Now I understood the changes in the five-spot. There were probably changes in the other bills, as well.

I held it out and he shook his head. “Nah, keep it, I got plenty.” But I put it down on the table. “If every time’s the first time, how can you keep the money you bring back? How come it isn’t erased the next time you go?”

“No clue, buddy. I told you, there’s all kinds of stuff I don’t know. There are rules, and I’ve figured out a few, but not many.” His face lit in a wan but genuinely amused smile. “You brought back your root beer, didn’t you? Still sloshing around in your belly, isn’t it?” As a matter of fact it was.

“Well there you go. I’ll see you tonight, Jake. I’ll be rested and we’ll talk this out.”

“One more question?”

He flicked a hand at me, a go-ahead gesture. I noticed that his nails, which he always kept scrupulously clean, were yellow and cracked. Another bad sign. Not as telling as the thirty-pound weight loss, but still bad. My dad used to say you can tell a lot about a person’s health just by the state of his or her fingernails.

“The Famous Fatburger.”

“What about it?” But there was a smile playing at the corners of his mouth.

“You can sell cheap because you buy cheap, isn’t that right?”

“Ground chuck from the Red & White,” he said. “Fifty-four cents a pound. I go in every week. Or I did until my latest adventure, which took me a long way from The Falls. I trade with Mr.

Warren, the butcher. If I ask him for ten pounds of ground chuck, he says, ‘Coming right up.’ If I ask for twelve or fourteen, he says, ‘Going to have to give me a minute to grind you up some fresh.

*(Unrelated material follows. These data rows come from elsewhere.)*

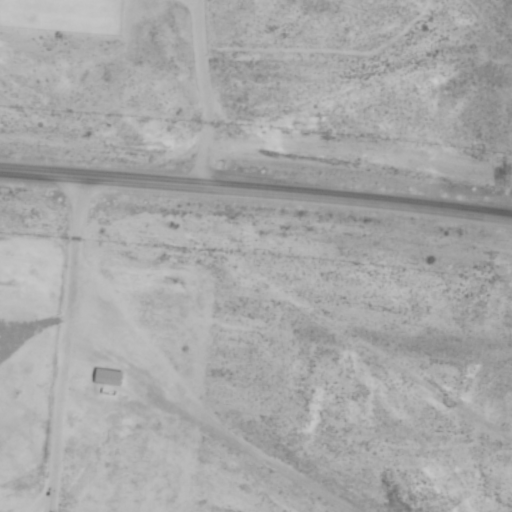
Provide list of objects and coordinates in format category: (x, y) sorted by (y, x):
road: (204, 92)
road: (256, 189)
road: (34, 297)
road: (65, 343)
building: (107, 380)
road: (186, 396)
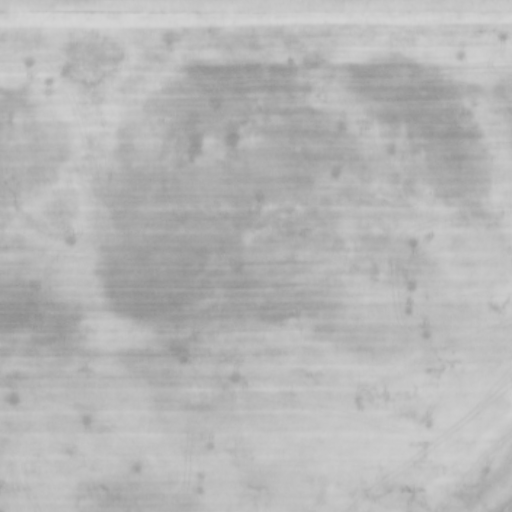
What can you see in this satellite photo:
road: (256, 7)
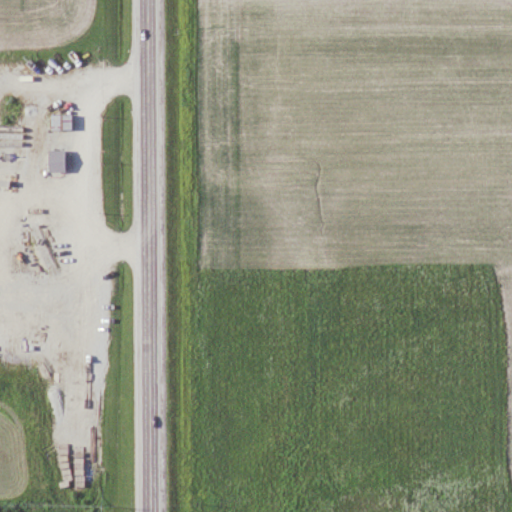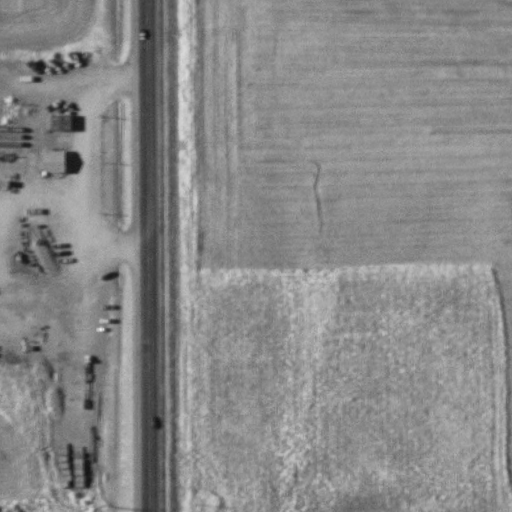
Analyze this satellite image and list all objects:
building: (54, 162)
road: (151, 255)
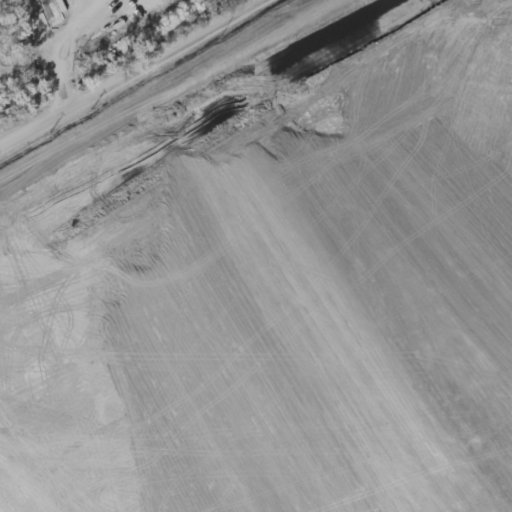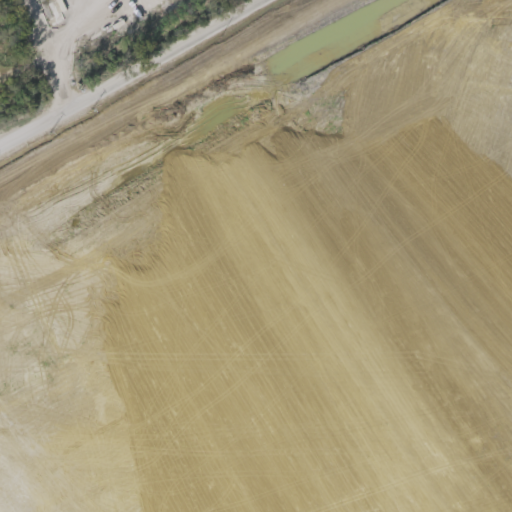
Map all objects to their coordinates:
road: (45, 51)
road: (139, 74)
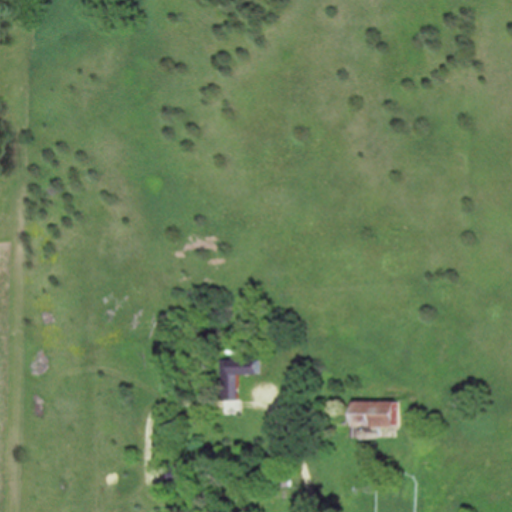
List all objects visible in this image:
building: (348, 330)
building: (233, 386)
building: (377, 414)
road: (314, 486)
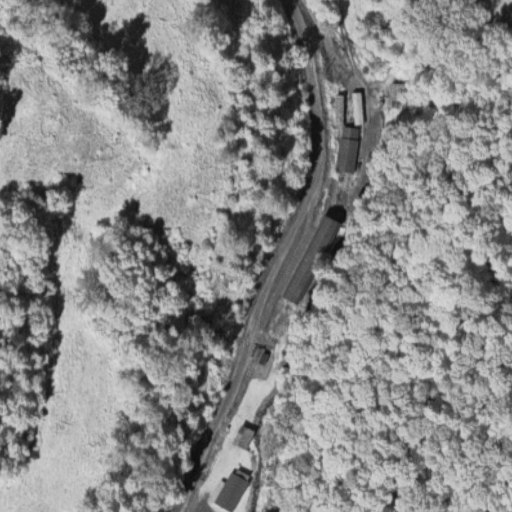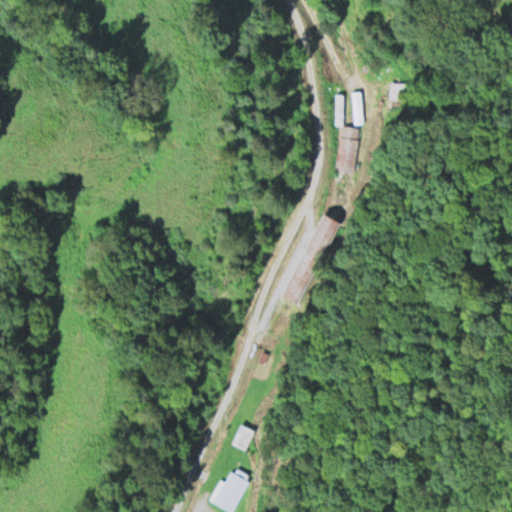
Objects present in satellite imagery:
road: (346, 73)
building: (397, 90)
building: (346, 147)
building: (347, 148)
building: (310, 256)
road: (280, 260)
building: (241, 433)
building: (228, 488)
building: (228, 490)
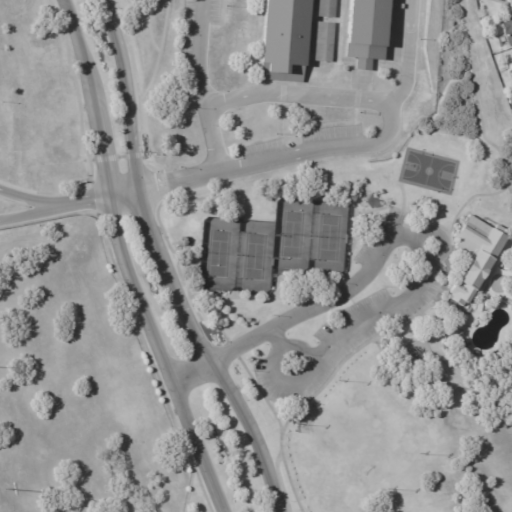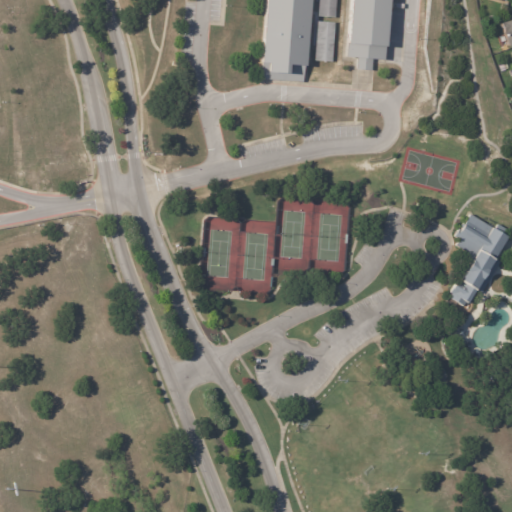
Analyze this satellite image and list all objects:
building: (324, 8)
building: (327, 8)
building: (319, 30)
building: (506, 31)
building: (508, 31)
building: (318, 36)
building: (322, 41)
building: (325, 41)
building: (511, 52)
building: (510, 54)
road: (205, 88)
road: (301, 95)
road: (332, 152)
park: (427, 170)
road: (120, 197)
road: (48, 200)
road: (49, 213)
park: (291, 233)
park: (327, 236)
park: (217, 253)
park: (253, 255)
building: (475, 256)
building: (477, 257)
road: (119, 259)
road: (167, 263)
road: (427, 265)
park: (373, 302)
road: (298, 352)
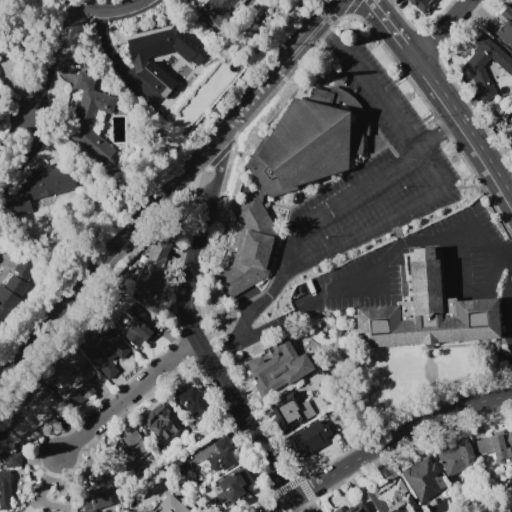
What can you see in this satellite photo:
building: (418, 2)
building: (417, 4)
building: (214, 9)
building: (218, 10)
road: (99, 11)
road: (386, 22)
building: (504, 27)
building: (504, 28)
road: (444, 30)
road: (329, 40)
building: (3, 44)
building: (151, 44)
building: (163, 58)
road: (112, 59)
building: (484, 65)
building: (482, 67)
road: (41, 73)
building: (155, 78)
building: (89, 119)
building: (88, 120)
road: (394, 122)
road: (459, 122)
road: (437, 136)
building: (306, 141)
building: (508, 141)
building: (302, 145)
building: (508, 146)
building: (40, 186)
building: (37, 187)
road: (167, 187)
road: (333, 205)
road: (198, 229)
road: (363, 233)
building: (247, 247)
road: (395, 248)
building: (248, 249)
road: (5, 259)
road: (501, 259)
building: (21, 268)
building: (150, 268)
building: (151, 270)
road: (462, 288)
building: (9, 294)
building: (10, 295)
road: (505, 300)
building: (424, 312)
building: (425, 312)
road: (243, 324)
building: (134, 327)
building: (135, 327)
building: (81, 344)
building: (104, 351)
building: (106, 352)
building: (275, 366)
building: (277, 367)
building: (74, 386)
building: (76, 387)
building: (188, 399)
road: (122, 403)
building: (33, 412)
building: (288, 412)
building: (289, 412)
building: (34, 414)
building: (158, 421)
road: (241, 421)
building: (159, 423)
building: (306, 437)
building: (306, 439)
road: (385, 442)
building: (495, 446)
building: (126, 449)
building: (494, 449)
building: (128, 450)
building: (219, 455)
building: (454, 457)
building: (222, 459)
building: (456, 459)
building: (9, 460)
building: (12, 461)
building: (422, 478)
building: (422, 480)
building: (231, 485)
building: (234, 485)
building: (4, 490)
building: (4, 490)
building: (95, 492)
building: (389, 496)
building: (390, 497)
building: (95, 498)
building: (167, 505)
building: (168, 505)
building: (506, 506)
building: (507, 506)
building: (350, 508)
building: (352, 508)
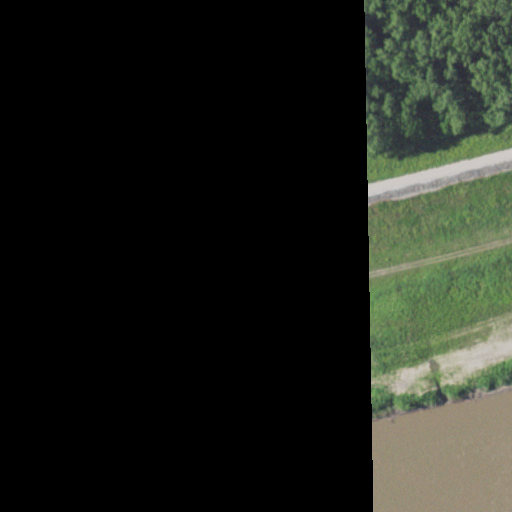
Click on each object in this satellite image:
building: (49, 222)
road: (257, 222)
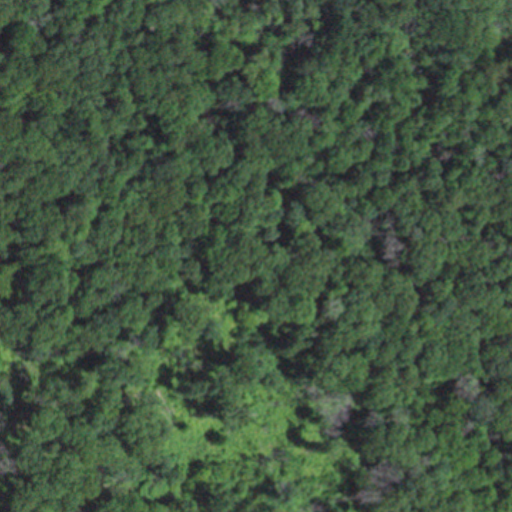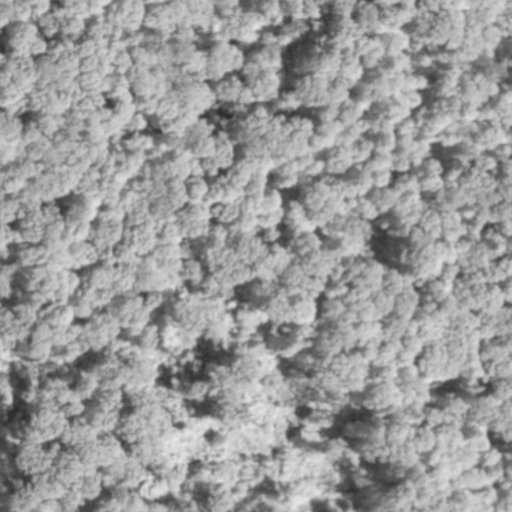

Having a family get-together?’”

“Always the same.”

“Yes.”

“Because it’s always the first time.”

“Correct. It’s like the story of the loaves and fishes in the Bible, when you think of it. I buy the same ground chuck week after week. I’ve fed it to hundreds or thousands of people, in spite of those stupid catburger rumors, and it always renews itself.”

“You buy the same meat, over and over.” Trying to get it through my skull.

“The same meat, at the same time, from the same butcher. Who always says the same things, unless I say something different. I’ll admit, buddy, that it’s sometimes crossed my mind to walk up to him and say, ‘How’s it going there, Mr. Warren, you old bald bastard? Been fucking any warm chicken-holes lately?’ He’d never remember. But I never have. Because he’s a nice man. Most people I’ve met back then are nice folks.” At this he looked a little wistful.